Glascock, a founding member of the National Cutting Horse Association, won the first three NCHA world championship titles (1946-1948) and was inducted into the NCHA Hall of Fame in 1977, by former Texas governor John Connally.
Born in 1897, Glascock grew up on a ranch in Stephens County, 60 miles southwest of Fort Worth. As a boy, he hired himself out as a day worker on neighboring ranches, but took a job as an oilfield tool dresser in 1922, when he married Bessie Harrell, a cowboy’s daughter from Eastland County, the center of the 1920’s West Texas oil boom.
In 1935, the Glascocks purchased a ranch in Cresson, and although they moved “to town” in their later years, George was a Cresson resident until his death in 1991, at age 94. By then, he owned ranches in three counties.
In the early years, Glascock employed Bessie’s brothers, Fred and Guy Harrell, to help run the ranch, along with Hughie Long, a Canadian champion bareback bronc and bull rider, who trained horses for Glascock. At the time, Glascock raised Brahman bulls and supplied the Fort Worth Stock Show Rodeo with its bucking stock.
It was at the 1946 Fort Worth Stock Show that Glascock and 12 other ranchers formed the National Cutting Horse Association – the same year that Glascock won the cutting event on Benny Binion’s Gelding to become the first NCHA world champion.
“George Glascock was my idol,” said Brenda Michael, daughter of the late Benny Binion, a famous Las Vegas casino owner, horseman and rancher. “When they retired (Benny Binion’s Gelding) and brought him back to Las Vegas in 1948, I showed him some as a child and rode him through my early teen years.”
Binion, a Texas native, owned a ranch near Cresson, as well as a much larger spread in Montana where he kept 800 horses of all descriptions. It was in Montana that his soon to be famous gelding was foaled in 1939, out of a “Spanish” mare of unknown parentage and sired by a fashionable Thoroughbred named Band Time.
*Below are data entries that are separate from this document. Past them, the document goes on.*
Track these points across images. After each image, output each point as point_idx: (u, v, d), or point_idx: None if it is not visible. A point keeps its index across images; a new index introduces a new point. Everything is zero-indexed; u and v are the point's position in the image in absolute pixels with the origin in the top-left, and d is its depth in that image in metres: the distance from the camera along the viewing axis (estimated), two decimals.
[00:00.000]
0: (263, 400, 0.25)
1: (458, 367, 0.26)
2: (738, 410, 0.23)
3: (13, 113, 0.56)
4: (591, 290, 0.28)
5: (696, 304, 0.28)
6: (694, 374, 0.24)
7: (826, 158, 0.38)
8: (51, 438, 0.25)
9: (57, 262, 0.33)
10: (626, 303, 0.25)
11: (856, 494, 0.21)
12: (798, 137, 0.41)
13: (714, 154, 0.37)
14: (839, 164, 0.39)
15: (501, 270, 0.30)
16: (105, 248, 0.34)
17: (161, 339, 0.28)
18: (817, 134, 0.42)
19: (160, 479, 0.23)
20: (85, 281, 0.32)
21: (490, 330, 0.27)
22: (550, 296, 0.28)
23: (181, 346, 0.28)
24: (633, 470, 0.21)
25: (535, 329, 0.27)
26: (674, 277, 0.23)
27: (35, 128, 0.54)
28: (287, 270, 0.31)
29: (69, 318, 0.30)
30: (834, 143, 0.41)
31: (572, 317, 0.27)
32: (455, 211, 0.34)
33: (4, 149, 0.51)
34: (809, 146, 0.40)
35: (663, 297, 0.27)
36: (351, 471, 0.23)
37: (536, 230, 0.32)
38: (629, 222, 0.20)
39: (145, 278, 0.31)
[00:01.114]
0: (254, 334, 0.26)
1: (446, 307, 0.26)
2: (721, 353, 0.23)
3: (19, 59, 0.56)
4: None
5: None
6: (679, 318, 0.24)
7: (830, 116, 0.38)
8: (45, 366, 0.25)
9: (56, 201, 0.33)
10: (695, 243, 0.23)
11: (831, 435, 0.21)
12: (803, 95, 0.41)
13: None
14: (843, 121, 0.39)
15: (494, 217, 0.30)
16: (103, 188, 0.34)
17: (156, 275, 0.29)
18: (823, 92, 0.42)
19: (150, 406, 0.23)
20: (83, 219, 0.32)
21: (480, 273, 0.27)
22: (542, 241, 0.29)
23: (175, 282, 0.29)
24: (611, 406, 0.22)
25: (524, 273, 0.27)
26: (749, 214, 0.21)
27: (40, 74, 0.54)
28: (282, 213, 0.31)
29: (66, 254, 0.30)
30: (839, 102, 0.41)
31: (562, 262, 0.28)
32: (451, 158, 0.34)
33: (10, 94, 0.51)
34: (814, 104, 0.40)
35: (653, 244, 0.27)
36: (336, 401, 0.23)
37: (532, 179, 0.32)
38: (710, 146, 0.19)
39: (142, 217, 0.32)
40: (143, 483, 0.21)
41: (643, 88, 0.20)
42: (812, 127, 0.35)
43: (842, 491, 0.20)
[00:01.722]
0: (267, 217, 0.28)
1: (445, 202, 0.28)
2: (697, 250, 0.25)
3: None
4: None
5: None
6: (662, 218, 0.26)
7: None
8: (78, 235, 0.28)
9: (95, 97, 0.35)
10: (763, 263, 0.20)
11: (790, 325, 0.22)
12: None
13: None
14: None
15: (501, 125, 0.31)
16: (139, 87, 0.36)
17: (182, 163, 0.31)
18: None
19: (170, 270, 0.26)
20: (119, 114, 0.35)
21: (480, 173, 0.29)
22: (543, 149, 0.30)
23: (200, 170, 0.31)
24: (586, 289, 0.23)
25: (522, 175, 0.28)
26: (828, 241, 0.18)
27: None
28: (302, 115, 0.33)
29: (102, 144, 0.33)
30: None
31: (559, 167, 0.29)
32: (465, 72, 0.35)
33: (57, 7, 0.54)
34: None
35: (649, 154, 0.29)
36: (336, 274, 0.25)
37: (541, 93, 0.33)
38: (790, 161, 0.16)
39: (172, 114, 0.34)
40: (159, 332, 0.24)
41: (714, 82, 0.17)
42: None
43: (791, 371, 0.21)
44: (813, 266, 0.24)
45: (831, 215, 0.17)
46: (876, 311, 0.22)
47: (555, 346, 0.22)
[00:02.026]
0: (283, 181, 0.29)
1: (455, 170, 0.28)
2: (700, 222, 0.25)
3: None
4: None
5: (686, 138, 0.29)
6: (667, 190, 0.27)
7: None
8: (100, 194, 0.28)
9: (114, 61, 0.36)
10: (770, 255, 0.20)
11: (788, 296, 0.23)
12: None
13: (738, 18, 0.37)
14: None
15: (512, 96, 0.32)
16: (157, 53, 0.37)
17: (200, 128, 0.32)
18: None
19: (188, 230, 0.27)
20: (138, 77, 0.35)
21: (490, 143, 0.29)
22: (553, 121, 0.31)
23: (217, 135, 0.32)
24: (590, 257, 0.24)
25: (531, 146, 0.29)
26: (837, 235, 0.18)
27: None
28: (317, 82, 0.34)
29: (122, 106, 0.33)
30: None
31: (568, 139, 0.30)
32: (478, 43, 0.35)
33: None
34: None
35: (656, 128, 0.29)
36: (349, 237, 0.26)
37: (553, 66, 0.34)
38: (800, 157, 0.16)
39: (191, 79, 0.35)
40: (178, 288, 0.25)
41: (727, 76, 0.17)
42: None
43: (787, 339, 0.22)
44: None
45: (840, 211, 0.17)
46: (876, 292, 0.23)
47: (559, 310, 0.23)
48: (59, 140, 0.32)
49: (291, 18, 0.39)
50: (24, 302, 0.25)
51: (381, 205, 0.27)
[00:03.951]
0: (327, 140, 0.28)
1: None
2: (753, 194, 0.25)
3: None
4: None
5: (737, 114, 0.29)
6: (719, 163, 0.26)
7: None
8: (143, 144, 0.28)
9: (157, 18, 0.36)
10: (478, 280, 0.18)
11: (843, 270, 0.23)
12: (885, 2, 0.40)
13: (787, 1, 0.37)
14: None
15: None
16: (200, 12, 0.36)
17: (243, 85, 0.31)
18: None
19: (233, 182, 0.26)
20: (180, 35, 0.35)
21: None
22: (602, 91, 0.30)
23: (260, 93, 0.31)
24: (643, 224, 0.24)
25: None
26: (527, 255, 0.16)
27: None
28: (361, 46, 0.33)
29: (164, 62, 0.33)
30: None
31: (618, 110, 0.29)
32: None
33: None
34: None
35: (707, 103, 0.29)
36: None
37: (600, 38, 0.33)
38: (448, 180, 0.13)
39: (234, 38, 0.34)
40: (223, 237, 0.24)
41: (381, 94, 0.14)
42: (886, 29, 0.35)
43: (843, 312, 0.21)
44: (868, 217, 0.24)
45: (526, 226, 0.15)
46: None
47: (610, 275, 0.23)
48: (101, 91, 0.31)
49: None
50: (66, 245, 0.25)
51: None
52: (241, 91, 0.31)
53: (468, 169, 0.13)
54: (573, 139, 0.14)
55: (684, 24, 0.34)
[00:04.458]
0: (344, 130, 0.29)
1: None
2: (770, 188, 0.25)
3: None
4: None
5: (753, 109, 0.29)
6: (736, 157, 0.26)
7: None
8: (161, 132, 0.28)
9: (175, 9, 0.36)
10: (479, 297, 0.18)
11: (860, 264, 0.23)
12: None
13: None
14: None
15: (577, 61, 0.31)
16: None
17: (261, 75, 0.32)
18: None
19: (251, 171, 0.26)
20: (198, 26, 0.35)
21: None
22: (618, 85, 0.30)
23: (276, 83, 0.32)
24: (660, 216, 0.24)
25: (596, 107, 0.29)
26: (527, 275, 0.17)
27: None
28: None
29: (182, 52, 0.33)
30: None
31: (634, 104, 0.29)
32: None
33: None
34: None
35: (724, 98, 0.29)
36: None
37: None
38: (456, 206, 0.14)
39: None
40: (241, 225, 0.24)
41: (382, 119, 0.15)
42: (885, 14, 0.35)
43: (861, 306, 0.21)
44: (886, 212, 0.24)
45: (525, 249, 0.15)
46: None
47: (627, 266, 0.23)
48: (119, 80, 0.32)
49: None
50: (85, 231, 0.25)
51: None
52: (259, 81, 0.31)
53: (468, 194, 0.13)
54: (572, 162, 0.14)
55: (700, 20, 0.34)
“My father had everything, even draft horses and mules,” said Michael. “In the old days, they didn’t raise horses for cutting. They’d take a horse that showed a lot of cow and go on with it.
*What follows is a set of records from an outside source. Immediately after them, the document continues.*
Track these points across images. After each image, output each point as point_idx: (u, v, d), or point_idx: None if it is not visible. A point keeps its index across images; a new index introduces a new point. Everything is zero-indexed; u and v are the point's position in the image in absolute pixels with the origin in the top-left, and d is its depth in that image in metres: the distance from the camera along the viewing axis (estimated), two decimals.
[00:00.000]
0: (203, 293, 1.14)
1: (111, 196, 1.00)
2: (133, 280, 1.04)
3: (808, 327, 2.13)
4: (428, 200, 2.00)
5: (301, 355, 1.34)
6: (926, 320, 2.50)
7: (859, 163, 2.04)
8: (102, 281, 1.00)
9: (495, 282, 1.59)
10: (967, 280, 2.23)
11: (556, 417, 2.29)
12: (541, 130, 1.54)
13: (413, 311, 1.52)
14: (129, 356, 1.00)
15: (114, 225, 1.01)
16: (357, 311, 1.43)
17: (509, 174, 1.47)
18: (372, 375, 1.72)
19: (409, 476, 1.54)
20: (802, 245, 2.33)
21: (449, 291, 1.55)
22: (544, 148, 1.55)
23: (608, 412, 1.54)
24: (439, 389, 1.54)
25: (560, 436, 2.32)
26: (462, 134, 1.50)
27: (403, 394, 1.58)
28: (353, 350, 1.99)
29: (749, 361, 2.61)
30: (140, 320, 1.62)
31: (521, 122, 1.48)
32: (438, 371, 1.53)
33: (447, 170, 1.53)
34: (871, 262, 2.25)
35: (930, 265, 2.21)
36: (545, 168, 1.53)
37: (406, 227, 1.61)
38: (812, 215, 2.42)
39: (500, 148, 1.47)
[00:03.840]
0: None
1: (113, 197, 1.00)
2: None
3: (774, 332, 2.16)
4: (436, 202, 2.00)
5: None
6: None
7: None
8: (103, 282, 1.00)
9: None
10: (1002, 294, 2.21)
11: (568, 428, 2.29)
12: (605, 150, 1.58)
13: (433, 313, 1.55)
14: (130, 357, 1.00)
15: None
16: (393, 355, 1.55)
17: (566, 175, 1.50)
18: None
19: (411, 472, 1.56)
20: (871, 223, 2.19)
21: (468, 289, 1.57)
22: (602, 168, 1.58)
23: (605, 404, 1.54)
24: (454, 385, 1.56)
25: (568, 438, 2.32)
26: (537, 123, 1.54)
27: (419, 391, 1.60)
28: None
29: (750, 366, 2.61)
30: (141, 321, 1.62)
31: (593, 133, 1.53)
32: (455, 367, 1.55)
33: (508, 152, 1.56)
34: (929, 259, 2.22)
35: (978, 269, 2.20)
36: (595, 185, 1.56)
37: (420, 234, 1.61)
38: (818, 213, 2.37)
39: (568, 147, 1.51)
“In 1960, I made the finals of the Fort Worth Stock Show Rodeo on Silverlight, who had been fourth in the World standings. He was a stud and my father bought him to cross on some Galiceno pony mares because he was small.”
Glascock noticed Benny Binion’s Gelding in a lot of horses that two cowboys were breaking on Binion’s ranch near Cresson. With Binion’s blessing, Glascock took the horse home with him and used him to sort and cut 800 head of cattle bound for market. Soon, Glascock was showing the horse in cutting competitions.
Retired, after a final win with Glascock in the 1949 Houston Livestock Rodeo, the gelding lived out his years on Binion’s ranch in Montana, where he died in 1964, at the age of 25.
Glascock’s influence on cutting lasted well beyond his world championship days. In the late 1940s and 1950s, he held cutting events at his ranch that drew as many as 300 entries. Later, when the NCHA Futurity was initiated, he began supplying cattle for that event, as well as for the Fort Worth Stock Show and the Dallas State Fair.